A key theme that emanated from several of the 2014 TEDxUniversityofNevada talks was the concept of community. Whether it be analyzing the structure of a community, building a community, or fostering the growth of a community, one thing was clear: community counts.
Some of the individuals who spoke to the importance of community included Silicon Valley startup expert Victor Hwang, University of Nevada, Reno MBA students Kristin Stith and Paul Klein, pastor Harvey Turner of Living Stones Church, social and emotional learning advocate Trish Shaffer, and military veterans advocate Dr. Michael Haynie.
According to Victor Hwang, CEO, Co-founder, and Managing Director of T2 Venture Capital—a Silicon Valley firm that builds startups and designs the ecosystems that foster entrepreneurial innovation—building or supporting the growth of a strong community is central to an organization’s ability to thrive.
In his recent book Rainforest: The Secret to Building the Next Silicon Valley, Hwang talks about the concept of crops vs. rainforests and specifically what it takes for a community (whether that be organizational or otherwise) to thrive. Ecosystems modeled after “crops” are representative of our industrial economy, whereas rainforests generally resemble the economy of today that has produced such unpredictable “weeds” as Google, Facebook, and Twitter. To have a rainforest economy there must be a strong sense of community rooted in such values as openness, diversity, serendipity, fairness, experimentation, play, and giving.
Ultimately, said Hwang, “it’s about people to people.” While you can invest in an economy all you want, without paying attention to building the invisible infrastructure of a community you can never create sustainable wealth. He mentioned that entrepreneurs know a few things to be true when it comes to building community: 1) handshakes are more durable than contracts 2) altruism can be more efficient than selfishness, and 3) silly things like truth, dreams, and love really do power the world.
From the standpoint of first person experience, University of Nevada, Reno MBA students Kristin Stith and Paul Klein spoke to their formula for building a grassroots movement within one’s community. As volunteers participating in the “Biggest Little City” movement, Klein and Stith detailed how every day citizens from within the community of Reno have worked together to build a grassroots movement to change the perception of the town by burying negative references with honest and positive content from the citizens through embracing a “biggest little” theme. For example, in their talk they wore shirts that read “Big Community” and “Big Tomorrow.” They emphasized a formula in which entrepreneurs, supporters, schools, inclusiveness, and engagement lay the groundwork for building an effective and genuine grassroots movement.
In terms of growing the “Biggest Little City movement, Stith stated, “we believe the brand has to come from the community so it can speak to the community … the citizens of your community are the nucleus of your town. If you can find a way to be about your people, you can humanize your movement so it lives on … you can take control, it’s your city, it’s your community, it’s your home.”
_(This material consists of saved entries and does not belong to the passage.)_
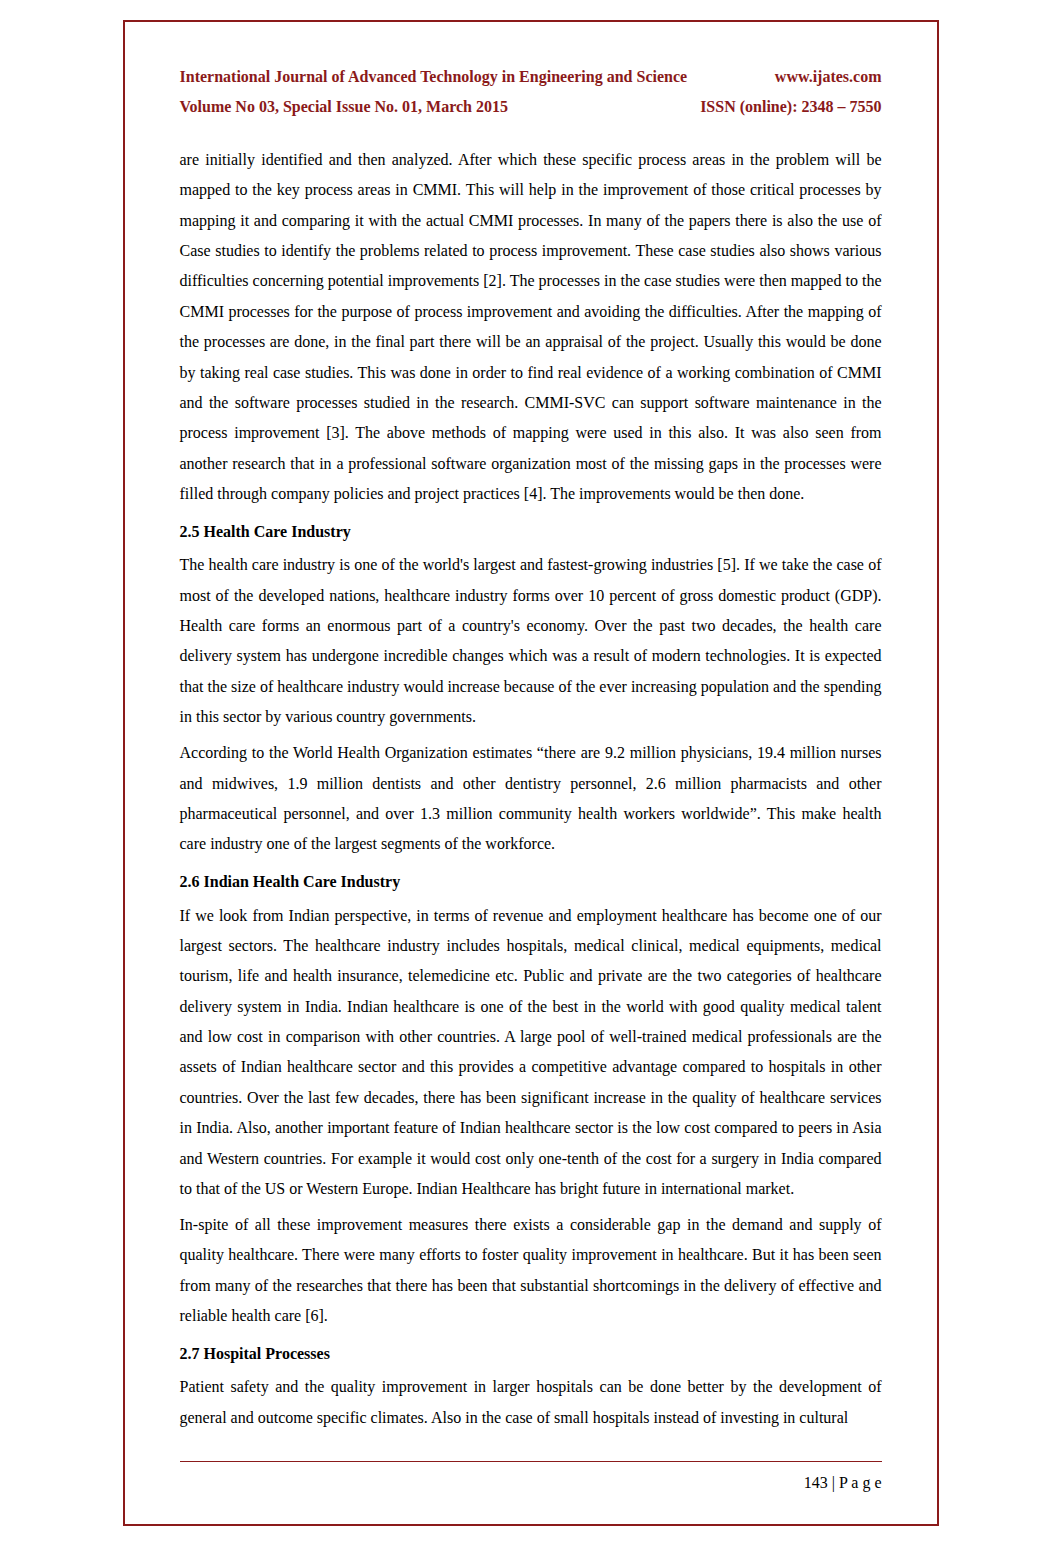International Journal of Advanced Technology in Engineering and Science www.ijates.com
Volume No 03, Special Issue No. 01, March 2015 ISSN (online): 2348 – 7550
are initially identified and then analyzed. After which these specific process areas in the problem will be mapped to the key process areas in CMMI. This will help in the improvement of those critical processes by mapping it and comparing it with the actual CMMI processes. In many of the papers there is also the use of Case studies to identify the problems related to process improvement. These case studies also shows various difficulties concerning potential improvements [2]. The processes in the case studies were then mapped to the CMMI processes for the purpose of process improvement and avoiding the difficulties. After the mapping of the processes are done, in the final part there will be an appraisal of the project. Usually this would be done by taking real case studies. This was done in order to find real evidence of a working combination of CMMI and the software processes studied in the research. CMMI-SVC can support software maintenance in the process improvement [3]. The above methods of mapping were used in this also. It was also seen from another research that in a professional software organization most of the missing gaps in the processes were filled through company policies and project practices [4]. The improvements would be then done.
2.5 Health Care Industry
The health care industry is one of the world's largest and fastest-growing industries [5]. If we take the case of most of the developed nations, healthcare industry forms over 10 percent of gross domestic product (GDP). Health care forms an enormous part of a country's economy. Over the past two decades, the health care delivery system has undergone incredible changes which was a result of modern technologies. It is expected that the size of healthcare industry would increase because of the ever increasing population and the spending in this sector by various country governments.
According to the World Health Organization estimates “there are 9.2 million physicians, 19.4 million nurses and midwives, 1.9 million dentists and other dentistry personnel, 2.6 million pharmacists and other pharmaceutical personnel, and over 1.3 million community health workers worldwide”. This make health care industry one of the largest segments of the workforce.
2.6 Indian Health Care Industry
If we look from Indian perspective, in terms of revenue and employment healthcare has become one of our largest sectors. The healthcare industry includes hospitals, medical clinical, medical equipments, medical tourism, life and health insurance, telemedicine etc. Public and private are the two categories of healthcare delivery system in India. Indian healthcare is one of the best in the world with good quality medical talent and low cost in comparison with other countries. A large pool of well-trained medical professionals are the assets of Indian healthcare sector and this provides a competitive advantage compared to hospitals in other countries. Over the last few decades, there has been significant increase in the quality of healthcare services in India. Also, another important feature of Indian healthcare sector is the low cost compared to peers in Asia and Western countries. For example it would cost only one-tenth of the cost for a surgery in India compared to that of the US or Western Europe. Indian Healthcare has bright future in international market.
In-spite of all these improvement measures there exists a considerable gap in the demand and supply of quality healthcare. There were many efforts to foster quality improvement in healthcare. But it has been seen from many of the researches that there has been that substantial shortcomings in the delivery of effective and reliable health care [6].
2.7 Hospital Processes
Patient safety and the quality improvement in larger hospitals can be done better by the development of general and outcome specific climates. Also in the case of small hospitals instead of investing in cultural
143 | P a g e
When it comes to building a community, Harvey Turner, pastor of the Midtown Reno-based Living Stones Church expanded on what it means to be “in the city for the city” and the importance of living for something bigger than yourself. In his talk he outlined his church’s decision to locate in a run down and generally abandoned area of Reno that has since been reinvigorated and rejuvenated. While it may be counterintuitive, he emphasized that by focusing on growth outside of the walls of your organization as opposed to within, businesses can not only thrive and re-build their communities in the process.
He stated: “When people see that it’s more than just the bottom line that matters, that your organization has a greater good, and that their part in it is bigger than just their job, and bigger than just their contribution, it goes beyond to impacting a community, a City, and causing human flourishing. Selfless organizations that are in the city and for the city are not only the best organizations for cities, but the best organizations period.”
So why is community important? According to social and emotional learning (SEL) advocate Trish Shaffer, the primary reason kids drop out of high school is because they lack feeling as though they are a part of their community: the ability to connect with other people is important because you tend to be more loyal and accountable to those whom you feel connected. And according to Dr. Michael Haynie, the high rate of suicides among military veterans today (military veterans represent just 10% of the population but account for 20% of suicides) can be directly traced to the fact that veterans lack feeling as though they are a part of their community upon returning to everyday life following their service. Clearly, people need community and the community needs its people to thrive.